§ Work item
Please, without any pictures, set down exactly the part of the listing below that opens with the line containing "Julianastraat 50" and closes with the line containing "de Chile, cuya inversión total serían".

Data to process below:

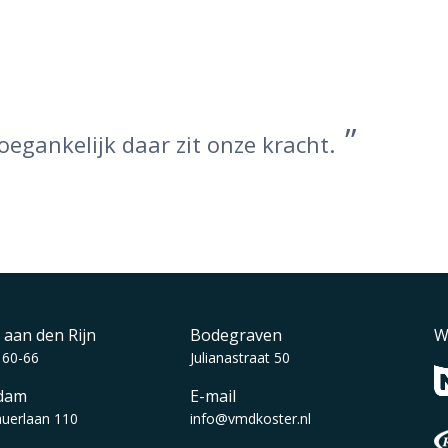
oegankelijk daar zit onze kracht.
 aan den Rijn
Bodegraven
W
 60-66
Julianastraat 50
dam
E-mail
auerlaan 110
info@vmdkoster.nl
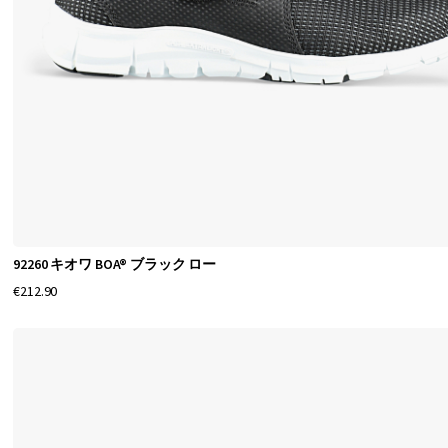
安
全
性
、
快
適
さ
、
パ
フ
92260 キオワ BOA® ブラック ロー
ォ
€212.90
ー
マ
ン
ス
に
焦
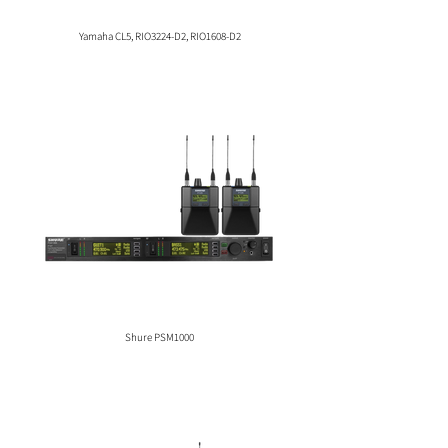
Yamaha CL5, RIO3224-D2, RIO1608-D2
Shure PSM1000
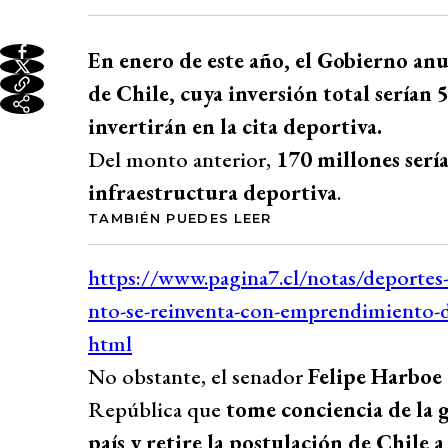
En enero de este año, el Gobierno an
de Chile, cuya inversión total serían 
invertirán en la cita deportiva.
Del monto anterior,
170 millones serí
infraestructura deportiva
.
TAMBIÉN PUEDES LEER
No obstante, el senador
Felipe Harboe
República que
tome conciencia de la 
país y retire la postulación de Chile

End of Data to process.

§ Response for this exercise
Julianastraat 50
dam
E-mail
auerlaan 110
info@vmdkoster.nl
安
全
性
、
快
適
さ
、
パ
フ
92260 キオワ BOA® ブラック ロー
ォ
€212.90
ー
マ
ン
ス
に
焦
Yamaha CL5, RIO3224-D2, RIO1608-D2
Shure PSM1000
En enero de este año, el Gobierno an
de Chile, cuya inversión total serían 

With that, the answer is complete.